**Required tasks**
a: Echo from the column on parenting fatigue the stretch from "I deeply love" through "respected and loved.", word for word.
b: Carry on the column about parenting fatigue during the pandemic, starting right after its final sentence.

**Page excerpt**
There are people who dedicate their lives to raising their children. It’s a Herculean and beautiful endeavor, giving one’s full attention to their family, and I’m often awash in reverence for this life path.
However, it isn’t the one I’ve chosen for myself.
Make no mistake, my wife, Elenor, and kiddo, Harvey, are my most sublime and meaningful priorities. Nothing, for me, comes before them.
It’s just that, as working women, El and I anticipated being able to lean on the steady help of childcare providers to be part of our village while we shared our attention with our professional and community work.
That was the vision to care for each of us individually and for our family as a collective unit. We had a plan.
Ha, plans. Those don’t look the same anymore. Harvey is four and we are in a pandemic the year after I was diagnosed with an autoimmune disease. So, childcare for 40-hours each week has been paused (although, bless my generous mom for weekly grandma time so I can remember what concentrating feels like).
Instead, I’m home with my kidlet almost every hour of every day.
And I am tired. Really tired. In fact, I might have parenting fatigue.
I deeply love playing with this curious, energetic, funny, beautiful person, so I’m uncomfortable feeling anything other than total elation about what will probably end up being a year of nearly-constant togetherness.
It makes this column a little more challenging to write, especially because I always picture Harvey reading these when he’s 17 or 25 or 37 (Hello darling!). I’m OK if he’ll roll his eyes and “MoOoMm” me later in life. I just always want him to know he is considered, respected and loved.
I actually think it is because of how much I care about him that I feel this weight. Elenor and I are almost solely responsible for his learning, socializing, exploration, entertainment, risk-taking (ah!), health, safety and energy expenditure.

**Given information**

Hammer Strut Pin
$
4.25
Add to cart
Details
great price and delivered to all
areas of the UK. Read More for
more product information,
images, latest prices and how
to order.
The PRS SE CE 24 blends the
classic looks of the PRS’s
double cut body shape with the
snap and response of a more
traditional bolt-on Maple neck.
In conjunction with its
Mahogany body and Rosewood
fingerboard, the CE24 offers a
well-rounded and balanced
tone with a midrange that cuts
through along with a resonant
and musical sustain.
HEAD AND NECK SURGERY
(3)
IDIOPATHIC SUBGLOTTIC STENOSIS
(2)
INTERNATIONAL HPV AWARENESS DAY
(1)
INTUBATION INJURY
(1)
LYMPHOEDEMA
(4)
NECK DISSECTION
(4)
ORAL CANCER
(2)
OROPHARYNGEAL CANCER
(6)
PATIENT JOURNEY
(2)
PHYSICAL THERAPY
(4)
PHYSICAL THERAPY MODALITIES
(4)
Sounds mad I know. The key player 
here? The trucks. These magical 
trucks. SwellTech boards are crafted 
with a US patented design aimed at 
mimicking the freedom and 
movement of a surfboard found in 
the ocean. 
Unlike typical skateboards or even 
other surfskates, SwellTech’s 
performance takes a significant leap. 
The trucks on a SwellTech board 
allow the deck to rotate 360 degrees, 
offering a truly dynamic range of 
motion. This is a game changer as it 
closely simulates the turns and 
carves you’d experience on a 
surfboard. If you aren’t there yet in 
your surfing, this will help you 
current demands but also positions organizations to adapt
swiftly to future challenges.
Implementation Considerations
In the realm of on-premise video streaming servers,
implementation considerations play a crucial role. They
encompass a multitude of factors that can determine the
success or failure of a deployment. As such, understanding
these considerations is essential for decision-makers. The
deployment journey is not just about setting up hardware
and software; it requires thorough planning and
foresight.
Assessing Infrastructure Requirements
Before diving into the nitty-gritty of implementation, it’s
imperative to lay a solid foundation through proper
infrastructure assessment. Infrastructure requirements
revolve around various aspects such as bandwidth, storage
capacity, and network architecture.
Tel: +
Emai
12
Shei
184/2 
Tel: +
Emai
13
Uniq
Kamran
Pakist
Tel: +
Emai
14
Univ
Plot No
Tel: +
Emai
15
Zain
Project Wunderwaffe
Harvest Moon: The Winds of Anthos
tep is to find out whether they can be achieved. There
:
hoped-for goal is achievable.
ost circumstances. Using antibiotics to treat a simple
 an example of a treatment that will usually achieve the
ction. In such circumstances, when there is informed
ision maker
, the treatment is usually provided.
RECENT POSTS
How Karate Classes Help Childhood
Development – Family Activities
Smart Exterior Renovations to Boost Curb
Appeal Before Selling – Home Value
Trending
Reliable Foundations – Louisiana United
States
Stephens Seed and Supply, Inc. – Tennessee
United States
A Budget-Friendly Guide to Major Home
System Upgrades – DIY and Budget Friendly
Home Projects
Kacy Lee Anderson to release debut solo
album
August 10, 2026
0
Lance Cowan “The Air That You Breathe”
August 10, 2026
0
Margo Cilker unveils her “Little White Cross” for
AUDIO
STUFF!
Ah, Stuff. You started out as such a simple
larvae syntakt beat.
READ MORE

**Results**
a:
I deeply love playing with this curious, energetic, funny, beautiful person, so I’m uncomfortable feeling anything other than total elation about what will probably end up being a year of nearly-constant togetherness.
It makes this column a little more challenging to write, especially because I always picture Harvey reading these when he’s 17 or 25 or 37 (Hello darling!). I’m OK if he’ll roll his eyes and “MoOoMm” me later in life. I just always want him to know he is considered, respected and loved.

b:
Plus, we’re constantly trying to help him make sense of what’s happening around us — all while letting him have too much screen time so that we, too, can attempt to digest the chaotic string of epic crises. (BTW, I thought Britannica for Parents had a good article on talking about the insurrection at the Capitol, which may remain useful this coming week.)
The point is, parenting is way more than a full-time job. I just already have one of those. And I really enjoy it. I like volunteerism, too. And writing and reading. I like involved cooking, doodling and doing 1,000-piece puzzles. I even like being alone and still.
At least I think I do, anyway. It’s been a while.
I remember feeling excited to return to our normal schedules after the 2019 two-week holiday break when we had our little nugget home from daycare for what felt like a long time.
Sigh. Two weeks. It’s been 47 this time.
But this is not one of those situations when practice has made perfection. I don’t think I’m sitting on a shiny repertoire of newly-refined skills. On the contrary, I worry I’ve dulled all the tools at my disposal. My screws are stripped. And it’s January, so we can’t even use the “Santa’s watching” tactic effectively anymore.
Did I mention I’m tired?
With the COVID-19 vaccine on the horizon, I’d guess we’re on mile 22 of our pandemic marathon. Unfortunately, my untrained legs became gelatinous some miles back. Also, is someone giving my kid caffeine?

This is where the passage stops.